The is significant interest in network processors that can handle packets arriving at multi-gigabit line speeds. Designed primarily to implement forwarding engines on IP routers, these network processors offer one clear advantage over ASIC-based solutions: they are programmable.

IXP1200 is the one of commonly used network processors provided by Intel. The IXP1200 chip itself contains a general-purpose StrongARM processor core and six special-purpose micro-Engines running at 177 MHz. Each of the six micro-Engines supports four hardware contexts, for a total of 24 contexts. There is 4KB instruction store associated with each micro-Engine. The StrongARM is responsible for loading these micro-Engine instruction stores; actual StrongARM instructions are fetched from DRAM. A 4KB on-chip scratch memory is used for synchronization and control of the micro-Engine.

The chip also has a pair of FIFOs used to send/receive packets to/from the network ports on IX bus. Each "FIFO" is actually an addressable 16slot * 64byte register file. It is up to the programmer to use these register files so that they behave as FIFOs.
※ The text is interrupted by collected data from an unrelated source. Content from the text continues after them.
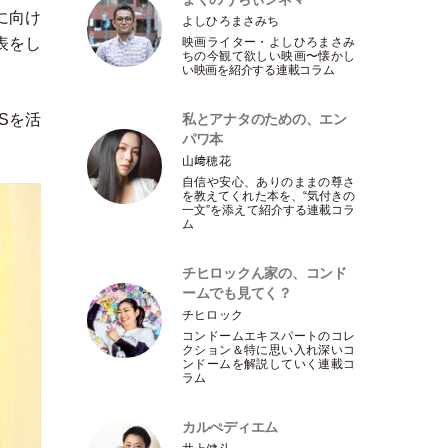
に向け
よしひろまさみち
表をし
映画ライター
・
よしひろまさみ
ちの今観て欲しい映画〜懐かし
い映画を紹介する連載コラム
Sを活
私とアナタのための、エン
パワ本
山﨑穂花
自信や安心、ありのままの尊さ
を教えてくれた本を、“気付きの
一文”を添えて紹介する連載コラ
ム
チヒロックん家の、コンド
ームでも見てく？
チヒロック
コンドームエキスパートのコレ
クション＆特に思い入れ深いコ
ンドームを解説していく連載コ
ラム
カルぺディエム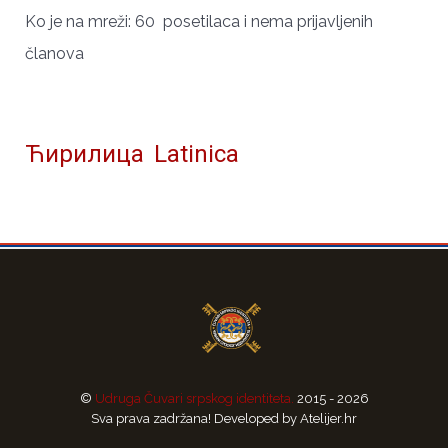
Ko je na mreži: 60 posetilaca i nema prijavljenih
članova
Ћирилица
Latinica
©
Udruga Čuvari srpskog identiteta.
2015 - 2026
Sva prava zadržana! Developed by Atelijer.hr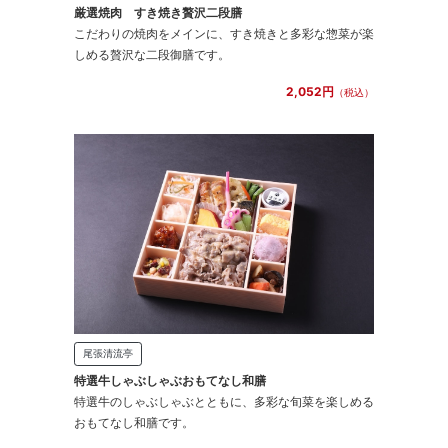
厳選焼肉 すき焼き贅沢二段膳
こだわりの焼肉をメインに、すき焼きと多彩な惣菜が楽
しめる贅沢な二段御膳です。
2,052円
（税込）
尾張清流亭
特選牛しゃぶしゃぶおもてなし和膳
特選牛のしゃぶしゃぶとともに、多彩な旬菜を楽しめる
おもてなし和膳です。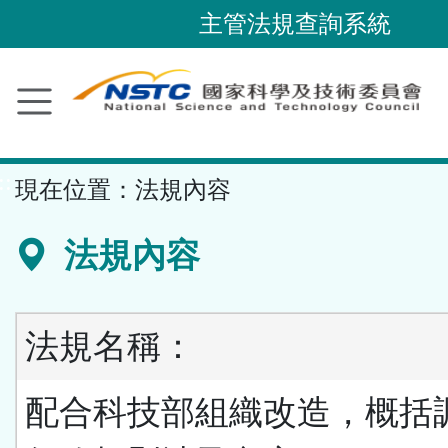
跳
主管法規查詢系統
到
主
要
內
容
::
現在位置：
法規內容
區
塊
法規內容
法規名稱：
配合科技部組織改造，概括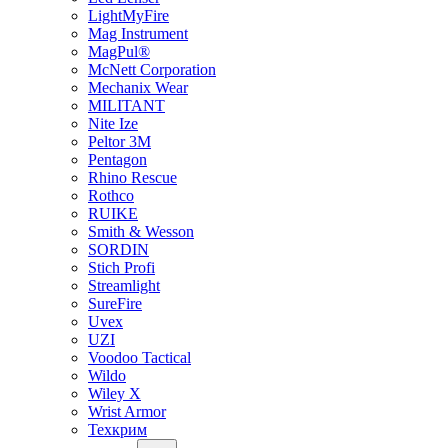
LightMyFire
Mag Instrument
MagPul®
McNett Corporation
Mechanix Wear
MILITANT
Nite Ize
Peltor 3M
Pentagon
Rhino Rescue
Rothco
RUIKE
Smith & Wesson
SORDIN
Stich Profi
Streamlight
SureFire
Uvex
UZI
Voodoo Tactical
Wildo
Wiley X
Wrist Armor
Техкрим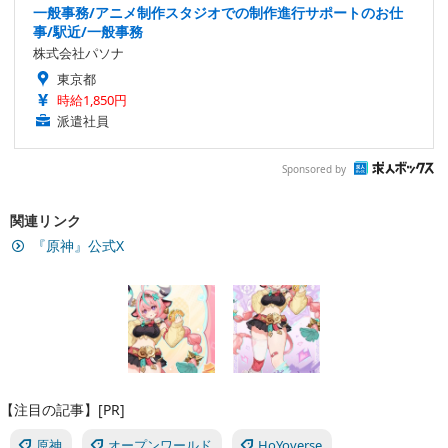
一般事務/アニメ制作スタジオでの制作進行サポートのお仕
事/駅近/一般事務
株式会社パソナ
東京都
時給1,850円
派遣社員
Sponsored by
関連リンク
『原神』公式X
【注目の記事】[PR]
原神
オープンワールド
HoYoverse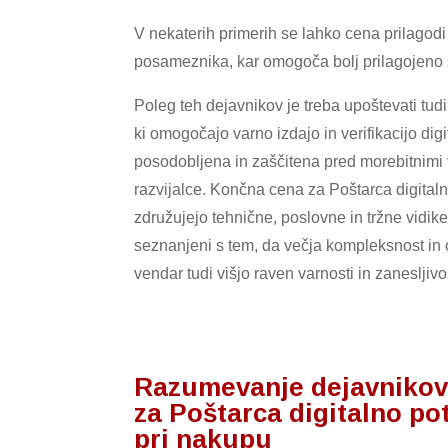
V nekaterih primerih se lahko cena prilagodi
posameznika, kar omogoča bolj prilagojeno s
Poleg teh dejavnikov je treba upoštevati tud
ki omogočajo varno izdajo in verifikacijo digi
posodobljena in zaščitena pred morebitnimi
razvijalce. Končna cena za Poštarca digitalno
združujejo tehnične, poslovne in tržne vidike
seznanjeni s tem, da večja kompleksnost in o
vendar tudi višjo raven varnosti in zanesljivos
Razumevanje dejavnikov, 
za Poštarca digitalno pot
pri nakupu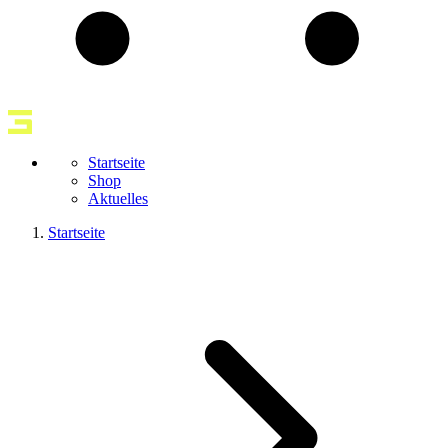
Startseite
Shop
Aktuelles
Startseite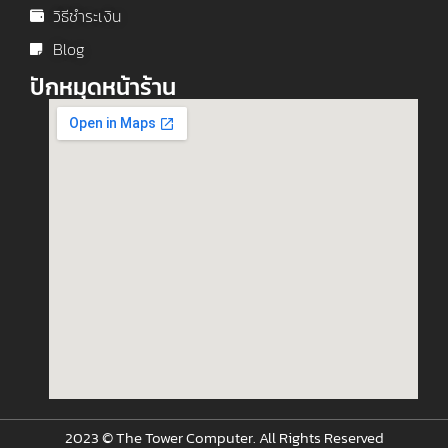
วิธีชำระเงิน
Blog
ปักหมุดหน้าร้าน
2023 © The Tower Computer. All Rights Reserved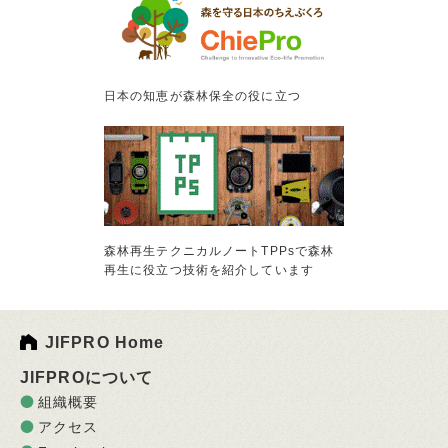
日本の知恵が森林保全の役に立つ
森林再生テクニカルノートTPPsで森林
再生に役立つ技術を紹介しています
JIFPRO Home
JIFPROについて
組織概要
アクセス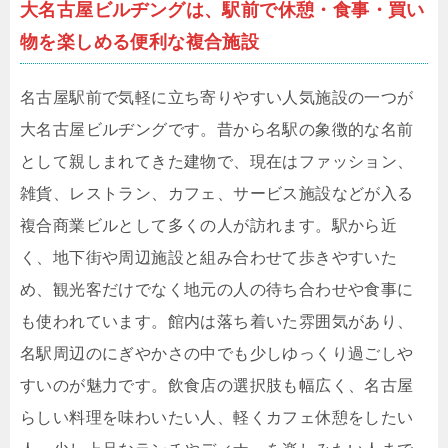
大名古屋ビルヂングは、駅前で休憩・食事・買い
物を楽しめる便利な複合施設
名古屋駅前で気軽に立ち寄りやすい人気施設の一つが
大名古屋ビルヂングです。昔から名駅の象徴的な名前
として親しまれてきた建物で、現在はファッション、
雑貨、レストラン、カフェ、サービス施設などが入る
複合商業ビルとして多くの人が訪れます。駅から近
く、地下街や周辺施設と組み合わせて歩きやすいた
め、観光客だけでなく地元の人の待ち合わせや食事に
も使われています。館内は落ち着いた雰囲気があり、
名駅周辺のにぎやかさの中でも少しゆっくり過ごしや
すいのが魅力です。飲食店の選択肢も幅広く、名古屋
らしい料理を味わいたい人、軽くカフェ休憩をしたい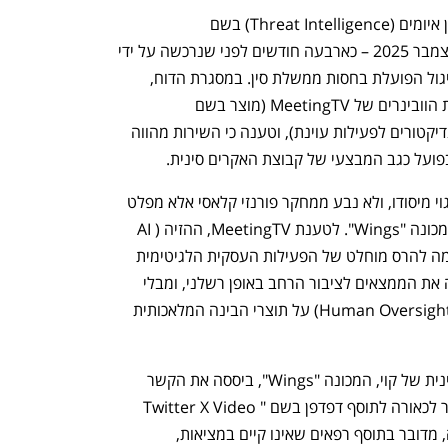
במרכז המאבק המשפטי עומד דוח מודיעין איומים (Threat Intelligence) בשם 
DarkSpectre שפרסמה קוי סקיוריטי בדצמבר 2025 – כארבעה חודשים לפני שנרכשה על ידי 
פאלו אלטו. הדוח עסק בקבוצת תקיפה וריגול הפועלת בחסות ממשלת סין. במסגרת הדוח, 
שירבבה קוי את הדומיין של שירות הקלטת הוובינרים של MeetingTV (מוצר בשם 
Zoomcorder) לתוך רשימת ה-IOC (אינדיקטורים לפעילות עוינת), וטענה כי השירות מהווה 
פועל כגב המבצעי של קבוצת האקרים סינית. 
ב-MeetingTV טוענים כי הקישור היה שגוי מיסודו, ולא נבע ממחקר פורנזי קלאסי אלא מפלט 
שגוי של מערכת ה-AI הקניינית של קוי, המכונה "Wings". לטענת MeetingTV, ההזיה (AI 
Hallucination) של המערכת של קוי גרמה להרס מוחלט של הפעילות העסקית הלגיטימית 
שלה. התובעת מאשימה את קוי כי פרסמה את הממצאים לציבור הרחב באופן רשלני, ומבלי 
שהפעילה בקרה או אימות אנושי מספק (Human Oversight) על תוצרי הבינה המלאכותית 
כתב התביעה חושף כי מערכת ה-AI הקניינית של קוי, המכונה "Wings", ביססה את הקשר 
החמור הזה על בסיס נתון טכני יחיד: חיבור לכאורה לתוסף דפדפן בשם "Twitter X Video 
Downloader". אלא שלפי כתב התביעה, מדובר בתוסף רפאים שאינו קיים במציאות, 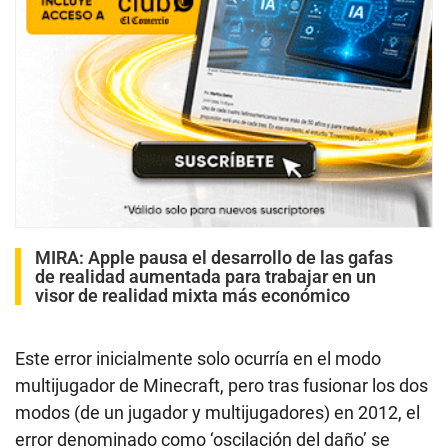
MIRA:
Apple pausa el desarrollo de las gafas
de realidad aumentada para trabajar en un
visor de realidad mixta más económico
Este error inicialmente solo ocurría en el modo
multijugador de Minecraft, pero tras fusionar los dos
modos (de un jugador y multijugadores) en 2012, el
error denominado como ‘oscilación del daño’ se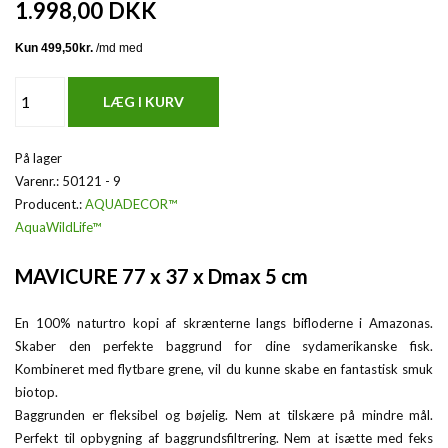
1.998,00
DKK
På lager
Varenr.:
50121 - 9
Producent.:
AQUADECOR™
AquaWildLife™
MAVICURE 77 x 37 x Dmax 5 cm
En 100% naturtro kopi af skrænterne langs bifloderne i Amazonas.
Skaber den perfekte baggrund for dine sydamerikanske fisk.
Kombineret med flytbare grene, vil du kunne skabe en fantastisk smuk
biotop.
Baggrunden er fleksibel og bøjelig. Nem at tilskære på mindre mål.
Perfekt til opbygning af baggrundsfiltrering. Nem at isætte med feks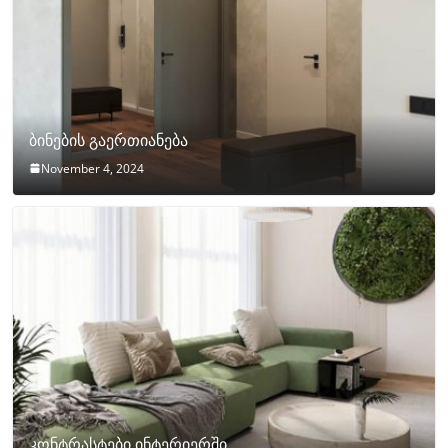
ბინების გაერთიანება
November 4, 2024
კონტრასტები ინტერიერში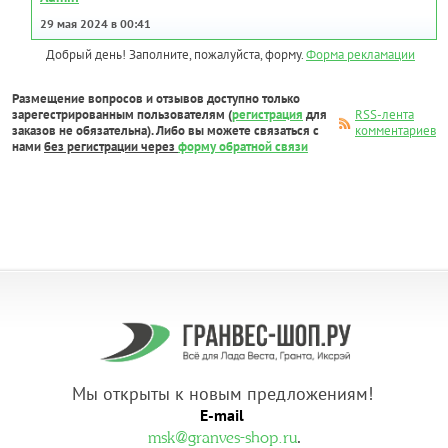
29 мая 2024 в 00:41
Добрый день! Заполните, пожалуйста, форму.
Форма рекламации
Размещение вопросов и отзывов доступно только
зарегестрированным пользователям (
регистрация
для
RSS-лента
заказов не обязательна). Либо вы можете связаться с
комментариев
нами
без регистрации через
форму обратной связи
Мы открыты к новым предложениям!
E-mail
.
msk@granves-shop.ru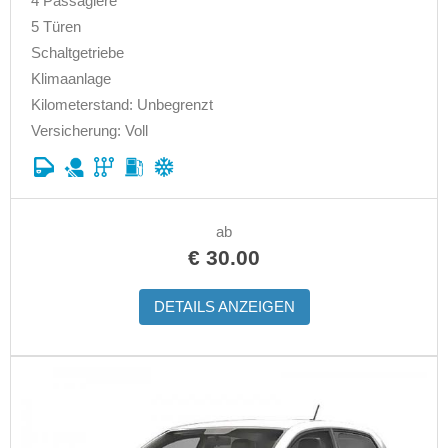
4 Passagiere
5 Türen
Schaltgetriebe
Klimaanlage
Kilometerstand: Unbegrenzt
Versicherung: Voll
ab
€
30.00
DETAILS ANZEIGEN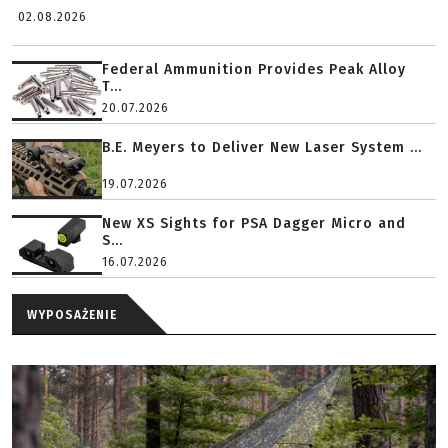
02.08.2026
Federal Ammunition Provides Peak Alloy
T...
20.07.2026
B.E. Meyers to Deliver New Laser System ...
19.07.2026
New XS Sights for PSA Dagger Micro and
S...
16.07.2026
WYPOSAŻENIE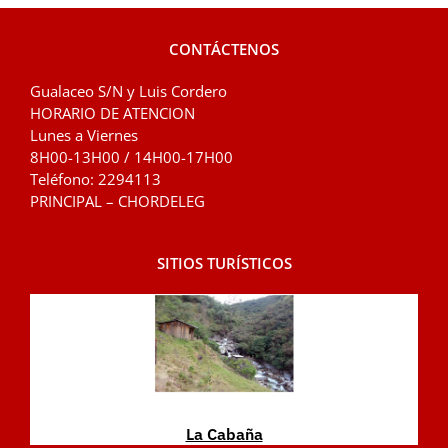
CONTÁCTENOS
Gualaceo S/N y Luis Cordero
HORARIO DE ATENCION
Lunes a Viernes
8H00-13H00 / 14H00-17H00
Teléfono: 2294113
PRINCIPAL – CHORDELEG
SITIOS TURÍSTICOS
La Cabaña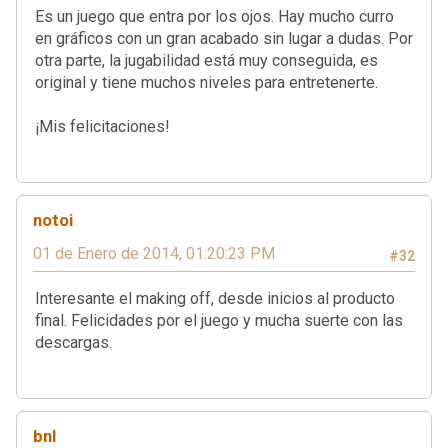
Es un juego que entra por los ojos. Hay mucho curro
en gráficos con un gran acabado sin lugar a dudas. Por
otra parte, la jugabilidad está muy conseguida, es
original y tiene muchos niveles para entretenerte.
¡Mis felicitaciones!
notoi
01 de Enero de 2014, 01:20:23 PM
#32
Interesante el making off, desde inicios al producto
final. Felicidades por el juego y mucha suerte con las
descargas.
bnl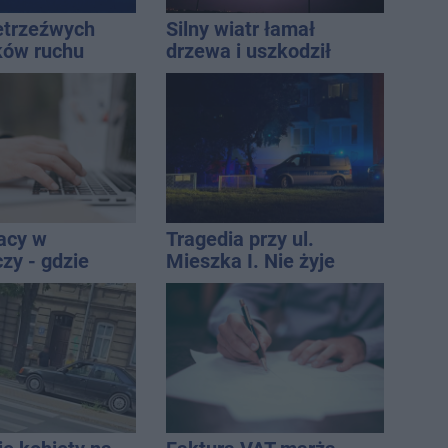
ietrzeźwych
Silny wiatr łamał
ków ruchu
drzewa i uszkodził
ręce policji.
dach. To nie koniec
ta miał 2,6
ostrzeżeń
acy w
Tragedia przy ul.
zy - gdzie
Mieszka I. Nie żyje
ukać nowych
osoba, która wypadła z
ci
czwartego piętra
ych?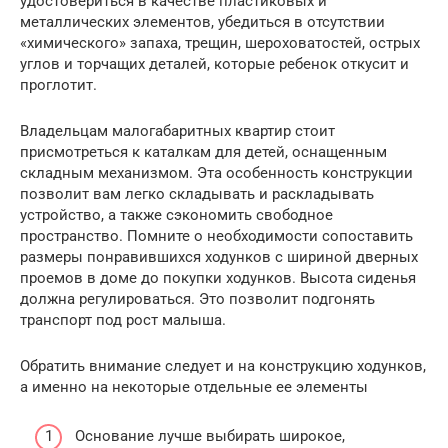
удостовериться в качестве пластиковых и
металлических элементов, убедиться в отсутствии
«химического» запаха, трещин, шероховатостей, острых
углов и торчащих деталей, которые ребенок откусит и
проглотит.
Владельцам малогабаритных квартир стоит
присмотреться к каталкам для детей, оснащенным
складным механизмом. Эта особенность конструкции
позволит вам легко складывать и раскладывать
устройство, а также сэкономить свободное
пространство. Помните о необходимости сопоставить
размеры понравившихся ходунков с шириной дверных
проемов в доме до покупки ходунков. Высота сиденья
должна регулироваться. Это позволит подгонять
транспорт под рост малыша.
Обратить внимание следует и на конструкцию ходунков,
а именно на некоторые отдельные ее элементы
Основание лучше выбирать широкое,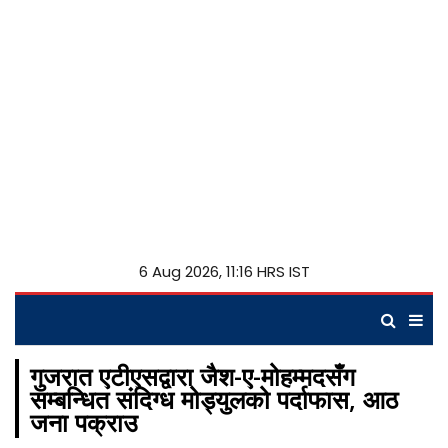
6 Aug 2026, 11:16 HRS IST
गुजरात एटीएसद्वारा जैश-ए-मोहम्मदसँग
सम्बन्धित संदिग्ध मोड्युलको पर्दाफास, आठ
जना पक्राउ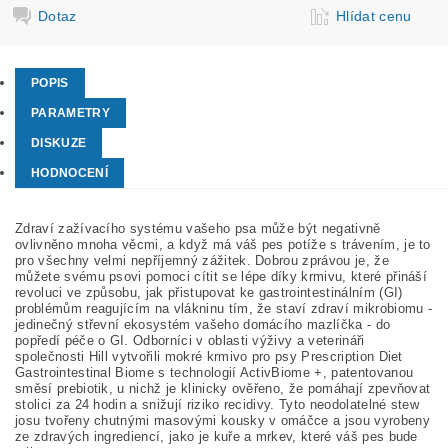
Dotaz
Hlídat cenu
POPIS
PARAMETRY
DISKUZE
HODNOCENÍ
Zdraví zažívacího systému vašeho psa může být negativně
ovlivněno mnoha věcmi, a když má váš pes potíže s trávením, je to
pro všechny velmi nepříjemný zážitek. Dobrou zprávou je, že
můžete svému psovi pomoci cítit se lépe díky krmivu, které přináší
revoluci ve způsobu, jak přistupovat ke gastrointestinálním (GI)
problémům reagujícím na vlákninu tím, že staví zdraví mikrobiomu -
jedinečný střevní ekosystém vašeho domácího mazlíčka - do
popředí péče o GI. Odborníci v oblasti výživy a veterináři
společnosti Hill vytvořili mokré krmivo pro psy Prescription Diet
Gastrointestinal Biome s technologií ActivBiome +, patentovanou
směsí prebiotik, u nichž je klinicky ověřeno, že pomáhají zpevňovat
stolici za 24 hodin a snižují riziko recidivy. Tyto neodolatelné stew
josu tvořeny chutnými masovými kousky v omáčce a jsou vyrobeny
ze zdravých ingrediencí, jako je kuře a mrkev, které váš pes bude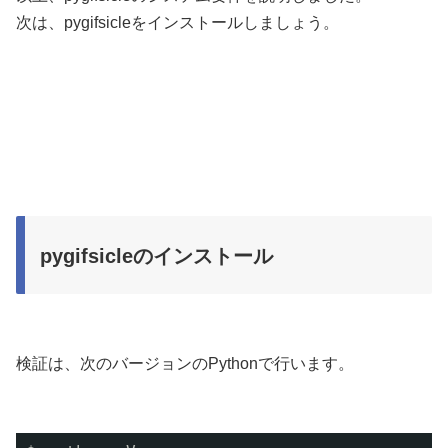
次は、pygifsicleをインストールしましょう。
pygifsicleのインストール
検証は、次のバージョンのPythonで行います。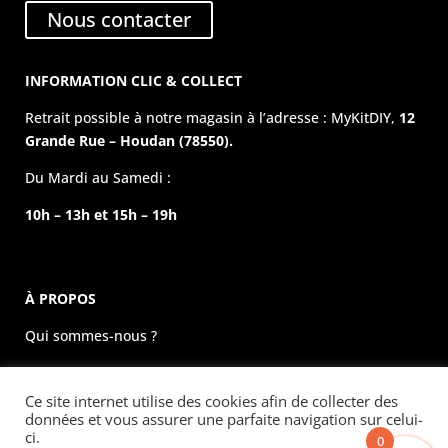
Nous contacter
INFORMATION CLIC & COLLECT
Retrait possible à notre magasin à l’adresse : MyKitDIY,
12
Grande Rue – Houdan (78550).
Du Mardi au Samedi :
10h – 13h et 15h – 19h
À PROPOS
Qui sommes-nous ?
La boutique physique
Ce site internet utilise des cookies afin de collecter des
Évènements
données et vous assurer une parfaite navigation sur celui-
ci.
0
Mentions légales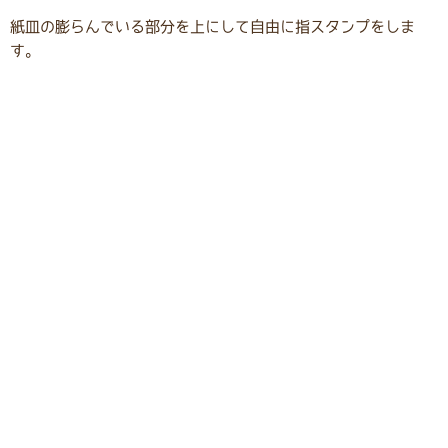
紙皿の膨らんでいる部分を上にして自由に指スタンプをしま
す。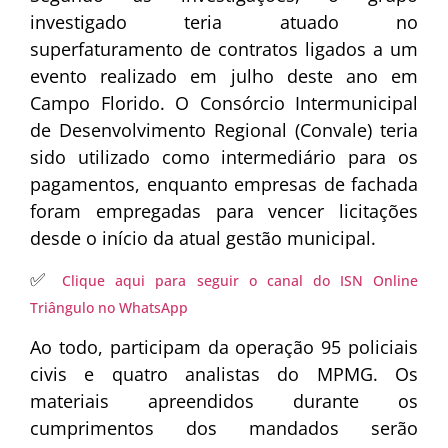
investigado teria atuado no
superfaturamento de contratos ligados a um
evento realizado em julho deste ano em
Campo Florido. O Consórcio Intermunicipal
de Desenvolvimento Regional (Convale) teria
sido utilizado como intermediário para os
pagamentos, enquanto empresas de fachada
foram empregadas para vencer licitações
desde o início da atual gestão municipal.
✅
Clique aqui para seguir o canal do ISN Online
Triângulo no WhatsApp
Ao todo, participam da operação 95 policiais
civis e quatro analistas do MPMG. Os
materiais apreendidos durante os
cumprimentos dos mandados serão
The most natural use of the DRAM is to buffer packets. The DRAM is connected to the processor by a 64-bit * 88MHz data path, implying a potential to move packets into and out of DRAM at 5.6 Gbps. Similarly, SRAM is a natural place to store the routing table, along with any necessary per-flow state. The SRAM data path has a peak transfer rate of 32-bit * 88MHz = 2.8Gbps.

Experiments have showed the performace bottleneck lies not in the processor speed but the memory bandwidth.

Network processors commonly employ parallelism to hide memory access latency. Intel IXP1200 includes six micro-Engines, each supporting four hardware contexts. The IXP1200 automatically switches to a new context when the current context stalls on a memory operation.

Programming such a network processor involves two challenges. First, assuming one can identify a single function that the network processor has to support, the parallel hardware contexts must be programmed in a way that fully utilizes the available memory bandwidth, and hence sustain the maximum required packet rate. The second challenge is to allow the network processor to be programmed more dynamically. Instead of running a single fixed function, it should be possible to load a new function -- or perhaps an extension -- into the network processor, ideally at runtime.